But along the way, I had the chance to meet with many other electrophysiologists (we call them EP's) from the Chicago area - good guys all - each at the top of their "game," so to speak. We discussed the the future of our field: new ideas and innovations. And naturally, up came the subject of "robots" - specifically robotic assistance for catheter ablation - especially atrial fibrillation. Two main companies are in this space right now, Sterotaxis, that uses some big magnets to move a magnetic catheter in 3D space, and Hansen Medical that uses a motorized robotic sheath system to steer a catheter in 3D space (I blogged on this earlier). Here was the discussion that transpired:
"Yeah, we're going to have two new ones later this year."I mean, technology is so sexy, isnt it? Multiple computer screens, 3D graphics, joy sticks with multiple degrees of freedom and pre-designed programs, built on models, that move a stick in 3D space using cool whirring motors or magnets.
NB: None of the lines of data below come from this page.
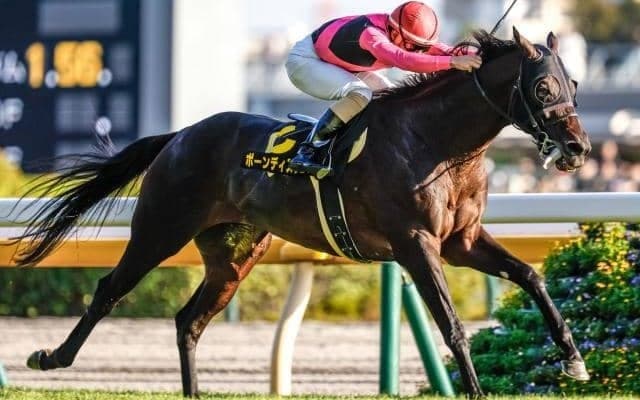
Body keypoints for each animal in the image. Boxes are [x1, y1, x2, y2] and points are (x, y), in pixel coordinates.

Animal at [14, 28, 591, 398]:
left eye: (575, 85)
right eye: (542, 86)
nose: (578, 148)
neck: (437, 143)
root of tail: (178, 136)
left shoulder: (461, 240)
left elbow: (531, 276)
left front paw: (573, 359)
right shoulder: (415, 244)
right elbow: (451, 325)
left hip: (234, 257)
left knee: (189, 320)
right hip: (160, 228)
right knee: (109, 290)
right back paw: (51, 357)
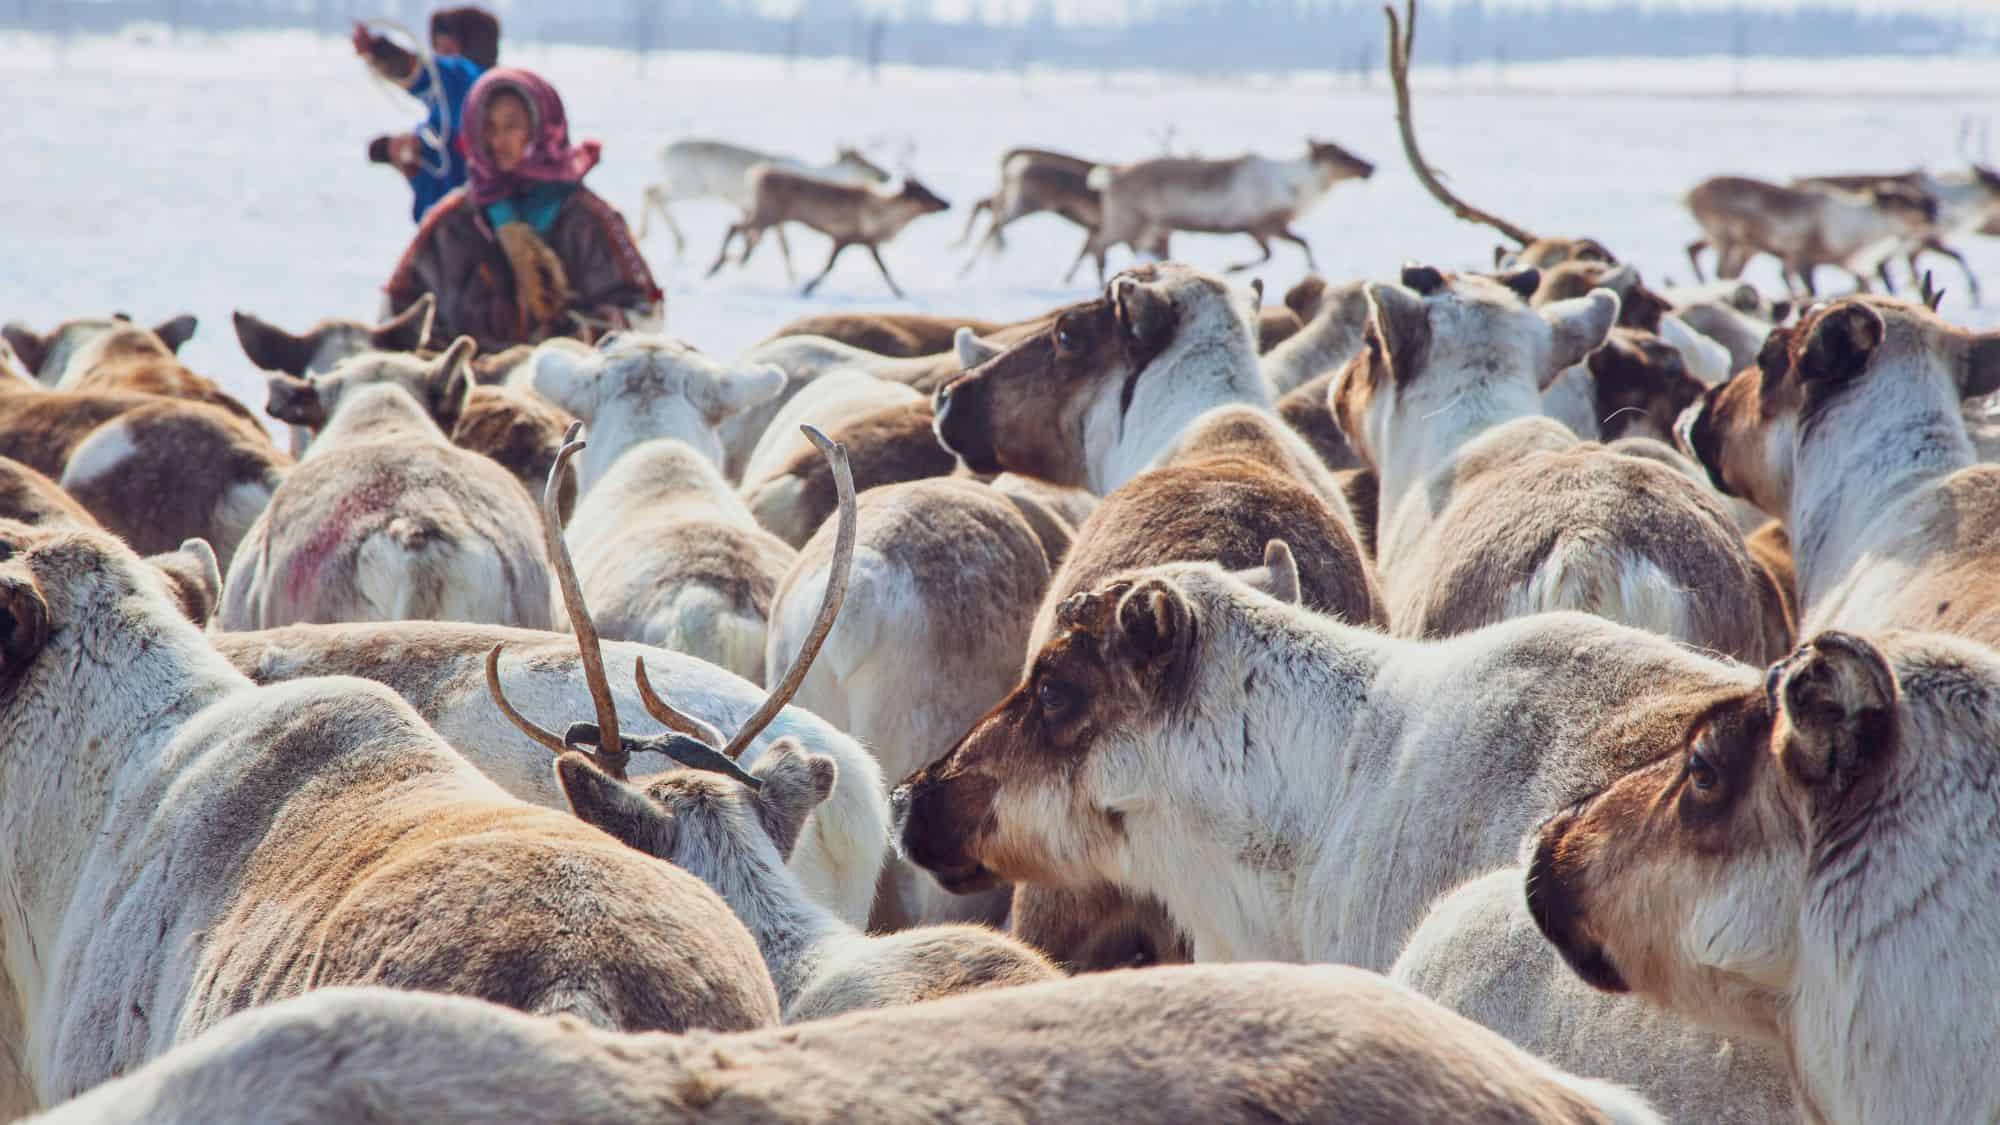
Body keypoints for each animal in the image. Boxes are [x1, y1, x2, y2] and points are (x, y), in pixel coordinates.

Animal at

I mean "pulling" the catheter where you want to go - what could be better?
"Our center is moving to some new labs and we'll have one, too."
"Is there any data to demonstrate efficacy with these devices?"
"Not in any prospective, randomized, multi-center way, no."
"Do you think these things will help?"
"I don't know. But it'll be cool to play with 'em. I'm looking forward to having an opportunity to really see the potential of this technology. Certainly, the hospital likes the marketing opportunities..."
"But do they work? I mean, for $1.5 million and a special non-magnetic room and all..."
"We'll have to see. Our center got one donated through a grateful patient, so our return on investment will be immediate via marketing. I mean, it's almost like you have to have it to say you're on the 'cutting edge.'"
"Why haven't there been any multi-center studies with these things?"
"Simple. They really don't want to do those studies. They're expensive. Why would a company want to spend the money to study them when centers are buying them anyway? Everyone wants to say they are on the 'forefront' of medicine, right?"
And I can sit down! No more hemorrhoids! No more swollen legs!
But realistically, each system has its limitations. I have already mentioned some of those seen with earlier iterations of the Sterotaxis system, and Hansen has been plagued by rumors of cardiac perforations.
In the old days of EP, catheter ablation defined itself by number of radiofrequency applications (less was better to minimize injury to the heart), procedure times, acute and long-term procedural success. Are ablation times shorter with robots, hmmm, haven't heard. Better outcomes? Nothing. I have heard about the "learning curve." One novice doctor noted it was hard to even move the catheter to the His bundle position with one of the systems when he tried since this location was not "pre-programmed."
And yet these devices are "approved" by our FDA. Deemed safe, effective by a 510(k) approval process that states:
A 510(k) is a premarket submission made to FDA to demonstrate that the device to be marketed is at least as safe and effective, that is, substantially equivalent, to a legally marketed device (21 CFR 807.92(a)(3)) that is not subject to PMA (pre-market approval). Submitters must compare their device to one or more similar legally marketed devices and make and support their substantial equivalency claims.Safe and effective perhaps for simple atrial flutter ablation, but atrial fibrillation? Really? How many cases were submitted to the FDA? Twenty?
Now I am no Luddite when it comes to all things technical. I love technology. And I certainly think that studying these devices to determine safety and efficacy should be done.
But I see a trend now where the amount of heart destroyed doesn't matter (some feel if enough ablation is performed, all afib will eventually cease - and they're probably right - but what about atrial transport?) Marketing, marketing, marketing of the latest, yet not necessarily the greatest robot, seems to be the norm. Science and the rigor required to determine efficacy and safety are squeezed by ever-tightening research budgets while companies are permitted to expand without demonstrating superiority, only equivalency.
And it all costs our patients (via the Medicare National Bank) millions and millions of dollars.
-Wes
Image reference.
5 comments:
i fully agree with you. i am in the process of building a new lab. i have budget for it, but was unconvinced that it is time to make the investment. we are building a room that will accomodate the technology in terms of size/space/weight, but have decided to wait a little while to see.
Might this not be similar to cruise control systems in cars in a way? There might not be studies of how one's pleasure is improved with having cruise control for long drives, but people still know of the benefit.
Of course this is a multi-million dollar investment, so your point is well taken that objectivity is important here.
I see I've got you hooked on the Medicare National Bank! I love it. Great take on this one. And as long as the MNB pays for it, people will buy them and future generations will pay for it.
Yeah, Happy, I'm a fan of your term, "MNB" - sorry I didn't acknowledge you - it captures the essential point here so well...
As for rumors about Hansen perforations, it is true. Check out Andrea Natale's presentations at HRS this week, and also the others which show procedure times just approaching manual. Not looking good for the Sensei, IMO.